**Excerpts from a dataset**
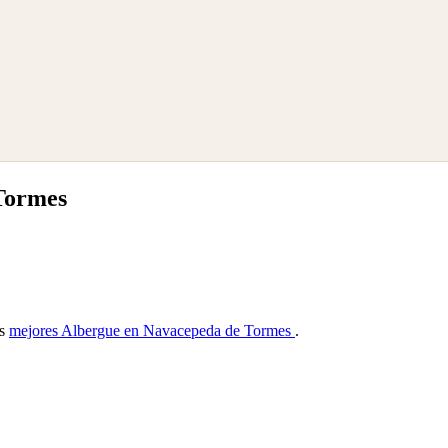
Tormes
as
mejores Albergue en Navacepeda de Tormes
.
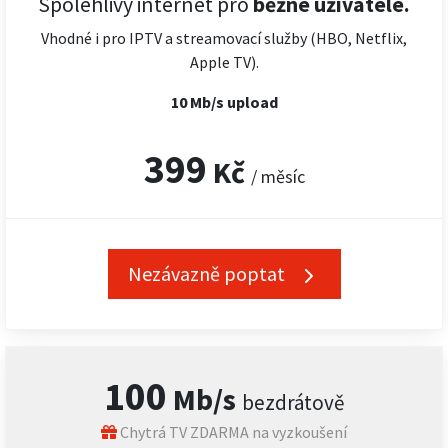
Spolehlivý internet pro
běžné uživatele.
Vhodné i pro IPTV a streamovací služby (HBO, Netflix,
Apple TV).
10 Mb/s upload
399
Kč
/ měsíc
Nezávazně poptat
100
Mb/s
bezdrátově
Chytrá TV ZDARMA na vyzkoušení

**TO DO**
Please output the lines of the records above from the one with "mejores Albergue en Navacepeda de Tormes" through the last, exactly as they appear and with both ends included; skip any pictures and add nothing.

**TASK RESULT**
mejores Albergue en Navacepeda de Tormes
.
Spolehlivý internet pro
běžné uživatele.
Vhodné i pro IPTV a streamovací služby (HBO, Netflix,
Apple TV).
10 Mb/s upload
399
Kč
/ měsíc
Nezávazně poptat
100
Mb/s
bezdrátově
Chytrá TV ZDARMA na vyzkoušení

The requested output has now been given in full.